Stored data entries
-=-=-=-=-

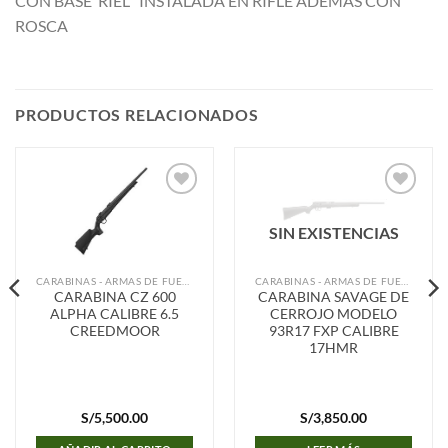
CON BASE RIEL INSTALADA EN RIFLE ADEMAS CON
ROSCA
PRODUCTOS RELACIONADOS
Añadir
Añadir
a la
a la
SIN EXISTENCIAS
lista de
lista de
deseos
deseos
CARABINAS - ARMAS DE FUEGO
CARABINAS - ARMAS DE FUEGO
CARABINA CZ 600
CARABINA SAVAGE DE
ALPHA CALIBRE 6.5
CERROJO MODELO
CREEDMOOR
93R17 FXP CALIBRE
17HMR
S/
5,500.00
S/
3,850.00
o
l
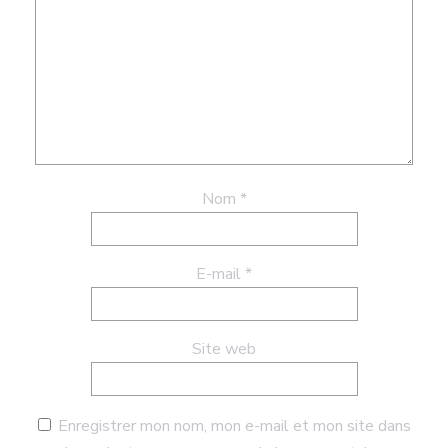
Nom
*
E-mail
*
Site web
Enregistrer mon nom, mon e-mail et mon site dans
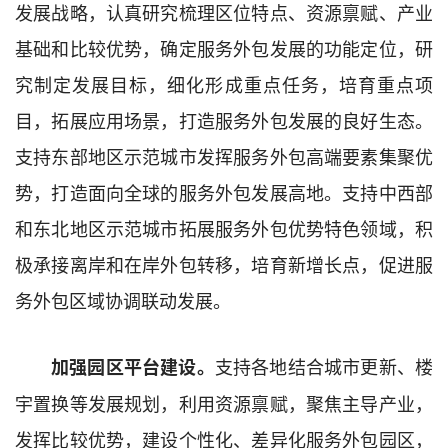
发展
战略，
认真研究梳理
区位特点、资源禀赋
、产业
基础
和比较优势，确
定
服务外包发展的功能定位，
研
究制定
发展目标，细化形成重点任务
，
培育
重点
项
目
，拓展应用场景，打造服务外包发展的良好生态
。
支持东部地区示范城市发挥服务外包高端要素集聚优
势，打造面向全球的服务外包发展高地。支持中西部
和东北地区示范城市拓展服务外包优势特色领域，积
极承接离岸和在岸外包转移，培育新增长点，促进服
务外包区域协调联动发展。
支持各地
结合城市更新、楼
加强园区平台建设。
宇置换等发展规划，利用资源禀赋，聚焦主导产业，
发挥
比较
优势，建设个性化、差异
化
服务外包园区，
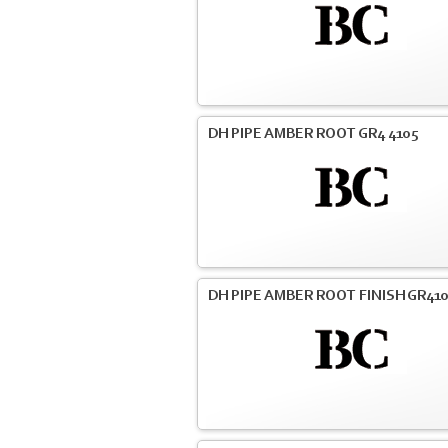
DH PIPE AMBER ROOT GR4 4105
DH PIPE AMBER ROOT FINISH GR41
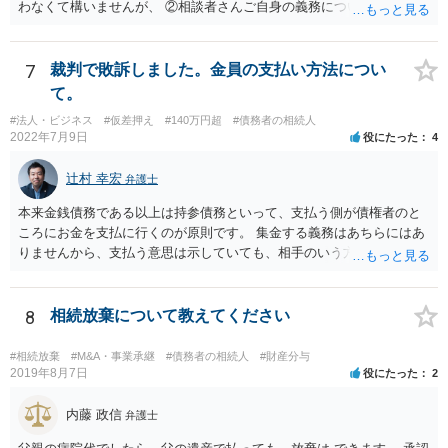
わなくて構いませんが、 ②相談者さんご自身の義務については、契約
書そのもの（サインした推定相続人はどんな義務を負うのか）を見て
いないので何とも言えません。 そもそも、何の義務も負わないなら、
印鑑証明まで用意して推定相続人にサインさせる意味もないような気
7
裁判で敗訴しました。金員の支払い方法につい
がします。 もし何らかの義務を相続放棄しても負う内容だと困ります
て。
ので、契約書の文面を持って、弁護士に相談に行かれることをお勧め
#法人・ビジネス
#仮差押え
#140万円超
#債務者の相続人
します。
2022年7月9日
役にたった
4
辻村 幸宏
弁護士
本来金銭債務である以上は持参債務といって、支払う側が債権者のと
ころにお金を支払に行くのが原則です。 集金する義務はあちらにはあ
りませんから、支払う意思は示していても、相手のいう方法で支払わ
なければ現に支払が履行されない以上、差押はされてしまうことにな
るかと思います。
8
相続放棄について教えてください
#相続放棄
#M&A・事業承継
#債務者の相続人
#財産分与
2019年8月7日
役にたった
2
内藤 政信
弁護士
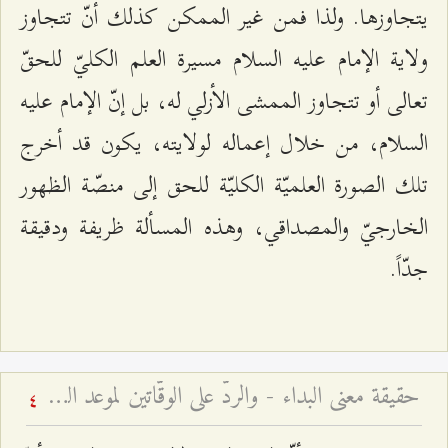
يتجاوزها. ولذا فمن غير الممكن كذلك أنّ تتجاوز
ولاية الإمام عليه السلام مسيرة العلم الكليّ للحقّ
تعالى أو تتجاوز الممشى الأزلي له، بل إنّ الإمام عليه
السلام، من خلال إعماله لولايته، يكون قد أخرج
تلك الصورة العلميّة الكليّة للحق إلى منصّة الظهور
الخارجيّ والمصداقي، وهذه المسألة ظريفة ودقيقة
جدّاً.
حقيقة معنى البداء - والردّ على الوقّاتين لموعد الظهور
4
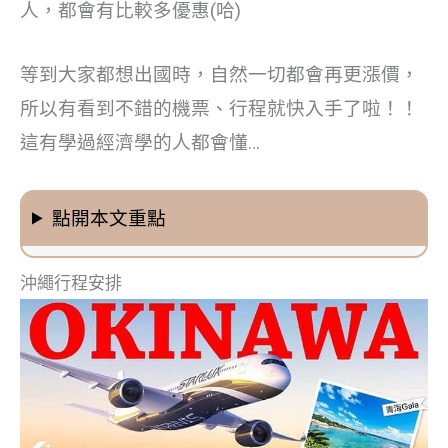
人，都會有比較多優惠(哈)
等到大家都想出國時，自然一切都會再更漲價，
所以有看到不錯的機票、行程就快入手了啦！！
這有學過經濟學的人都會懂…
點開本文重點
沖繩行程安排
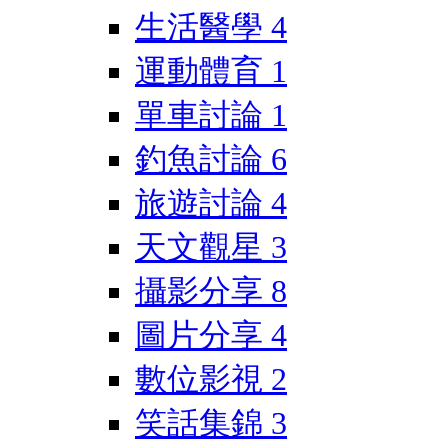
生活醫學
4
運動體育
1
單車討論
1
釣魚討論
6
旅遊討論
4
天文觀星
3
攝影分享
8
圖片分享
4
數位影視
2
笑話集錦
3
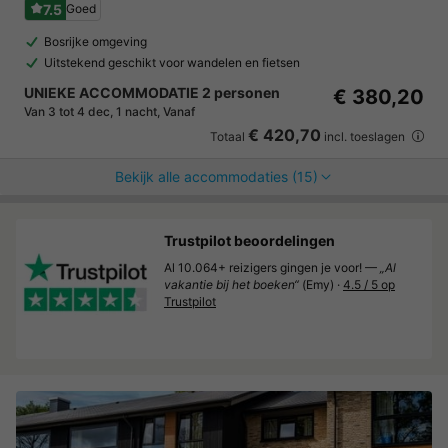
7.5
Goed
Bosrijke omgeving
Uitstekend geschikt voor wandelen en fietsen
UNIEKE ACCOMMODATIE 2 personen
€ 380,20
Van 3 tot 4 dec, 1 nacht, Vanaf
€ 420,70
Totaal
incl. toeslagen
Bekijk alle accommodaties (15)
Trustpilot beoordelingen
Al 10.064+ reizigers gingen je voor! —
„Al
vakantie bij het boeken“
(Emy) ·
4.5 / 5 op
Trustpilot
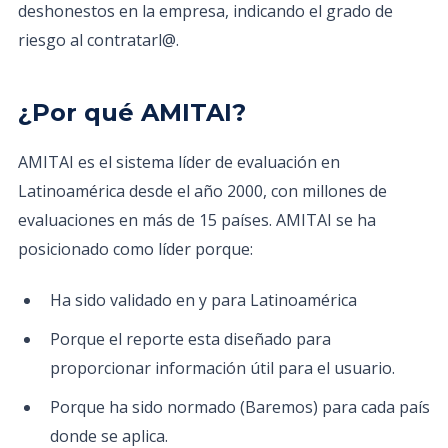
deshonestos en la empresa, indicando el grado de
riesgo al contratarl@.
¿Por qué AMITAI?
AMITAI es el sistema líder de evaluación en
Latinoamérica desde el año 2000, con millones de
evaluaciones en más de 15 países. AMITAI se ha
posicionado como líder porque:
Ha sido validado en y para Latinoamérica
Porque el reporte esta diseñado para
proporcionar información útil para el usuario.
Porque ha sido normado (Baremos) para cada país
donde se aplica.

-=-=-=-=-

Exercise instructions:
Express the lines from the beginning down to the line containing "DH PIPE AMBER ROOT FINISH GR41", inclusive, as a JSON list of strings, one string per line and no blank lines. Leave out the pictures.

Answer:
[
  "CON BASE RIEL INSTALADA EN RIFLE ADEMAS CON",
  "ROSCA",
  "PRODUCTOS RELACIONADOS",
  "Añadir",
  "Añadir",
  "a la",
  "a la",
  "SIN EXISTENCIAS",
  "lista de",
  "lista de",
  "deseos",
  "deseos",
  "CARABINAS - ARMAS DE FUEGO",
  "CARABINAS - ARMAS DE FUEGO",
  "CARABINA CZ 600",
  "CARABINA SAVAGE DE",
  "ALPHA CALIBRE 6.5",
  "CERROJO MODELO",
  "CREEDMOOR",
  "93R17 FXP CALIBRE",
  "17HMR",
  "S/",
  "5,500.00",
  "S/",
  "3,850.00",
  "o",
  "l",
  "Nom",
  "*",
  "E-mail",
  "*",
  "Site web",
  "Enregistrer mon nom, mon e-mail et mon site dans",
  "发展",
  "战略，",
  "认真研究梳理",
  "区位特点、资源禀赋",
  "、产业",
  "基础",
  "和比较优势，确",
  "定",
  "服务外包发展的功能定位，",
  "研",
  "究制定",
  "发展目标，细化形成重点任务",
  "，",
  "培育",
  "重点",
  "项",
  "目",
  "，拓展应用场景，打造服务外包发展的良好生态",
  "。",
  "支持东部地区示范城市发挥服务外包高端要素集聚优",
  "势，打造面向全球的服务外包发展高地。支持中西部",
  "和东北地区示范城市拓展服务外包优势特色领域，积",
  "极承接离岸和在岸外包转移，培育新增长点，促进服",
  "务外包区域协调联动发展。",
  "支持各地",
  "结合城市更新、楼",
  "加强园区平台建设。",
  "宇置换等发展规划，利用资源禀赋，聚焦主导产业，",
  "发挥",
  "比较",
  "优势，建设个性化、差异",
  "化",
  "服务外包园区，",
  "DH PIPE AMBER ROOT GR4 4105",
  "DH PIPE AMBER ROOT FINISH GR41"
]